Gemäß der vorliegenden Erfindung umfasst der Bildwandler 100 ferner einen optischen Übersprechabschwächer 200, der über einer ersten Oberfläche 160 des Szintillators 150 angeordnet ist. In dem hier verwendeten Sinne beziehen sich die Begriffe "über", "oberhalb", "unter" und dergleichen auf die gegenseitige Anordnung von Elementen des Bildwandlers 100, wie sie in den Figuren veranschaulicht sind, und sollen keinerlei Beschränkung hinsichtlich der Orientierung oder des Betriebs des Bildwandlers 100 beinhalten. Der optische Übersprechabschwächer 200 ist optisch mit dem Szintillator 150 gekoppelt/verbunden (d.h., er ist so positioniert, dass optische Photonen, die über die erste Oberfläche 160 nach oben aus dem Szintillator 150 heraus gelangen, auf den Übersprechabschwächer 200 auftreffen), so dass, wie im Einzelnen weiter unten beschrieben, eine Reflexion einfallender optischer Photonen von der ersten Oberfläche 160 des Szintillators längs Übersprechreflexionspfaden 185 zurück in den Szintillator 150 verhindert ist. In 2 ist der optische Übersprechabschwächer 200 mit einer Stützplatte 220 veranschaulicht; diese Darstellung dient der Veranschaulichung und beabsichtigt keine Beschränkung hinsichtlich der nachstehend erläuterten vielfältigen Ausführungsbeispiele des Übersprechabschwächers 200.

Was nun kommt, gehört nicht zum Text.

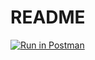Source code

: # README

[![Run in Postman](https://run.pstmn.io/button.svg)](https://www.postman.com/song045/workspace/crane/collection/20327987-fda1171f-ab10-46f3-950a-d7f1a5120607)
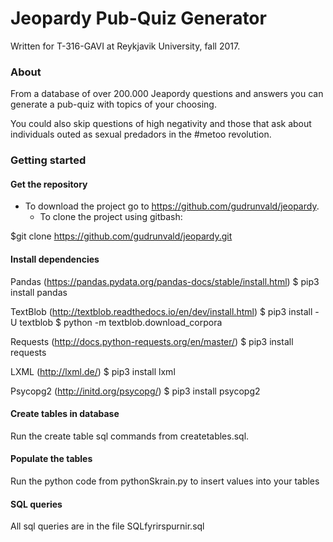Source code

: # Jeopardy Pub-Quiz Generator

Written for T-316-GAVI at Reykjavik University, fall 2017.

### About
From a database of over 200.000 Jeapordy questions and answers you can generate a pub-quiz with topics of your choosing.

You could also skip questions of high negativity and those that ask about individuals outed as sexual predadors in the #metoo revolution.


### Getting started

#### Get the repository
* To download the project go to https://github.com/gudrunvald/jeopardy.
	* To clone the project using gitbash:

$git clone https://github.com/gudrunvald/jeopardy.git

#### Install dependencies
Pandas (https://pandas.pydata.org/pandas-docs/stable/install.html)
$ pip3 install pandas

TextBlob (http://textblob.readthedocs.io/en/dev/install.html)
$ pip3 install -U textblob
$ python -m textblob.download_corpora

Requests (http://docs.python-requests.org/en/master/)
$ pip3 install requests

LXML (http://lxml.de/)
$ pip3 install lxml

Psycopg2 (http://initd.org/psycopg/)
$ pip3 install psycopg2 

#### Create tables in database
Run the create table sql commands from createtables.sql.

#### Populate the tables
Run the python code from pythonSkrain.py to insert values into your tables

#### SQL queries
All sql queries are in the file SQLfyrirspurnir.sql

Beispielsweise, und nicht als beschränkend zu verstehen, ruft eine in dem Szintillator 150 absorbierte einfallende Strahlung, wie in 2 gezeigt, an der Position "E" eine Emission optischer Photonen hervor. Optische Photonen breiten sich von der Position "E" aus in sämtliche Richtungen aus; vorzugsweise werden von der Position "E" ausgehende optische Photonen in einem Fokusbereich 170 erfasst, der den Abmessungen der aktiven Pixelphotosensorfläche 122 entspricht, die sich in nächster Nähe zu der räumlichen Position "L" der Absorptionsposition "E" der einfallenden Strahlung befindet (beispielsweise ist "L" in 2 unmittelbar unter der Position des Absorptionsereignisses "E" veranschaulicht). Beispielsweise werden optische Photonen, die sich auf direkten Pfaden 165 bewegen, auf das Pixel 120 in dem Fokusbereich 170 einfallen. Optische Photonen, die sich längs exemplarischer indirekter Pfade 175 bewegen, treffen jedoch auf die erste Oberfläche 160 des Szintillators. Ohne das Vorhandensein eines Übersprechabschwächers 200 werden solche Photonen gewöhnlich von der Fläche 160 längs Übersprechreflexionspfaden 185 reflektiert, wie sie zur Veranschaulichung dargestellt sind.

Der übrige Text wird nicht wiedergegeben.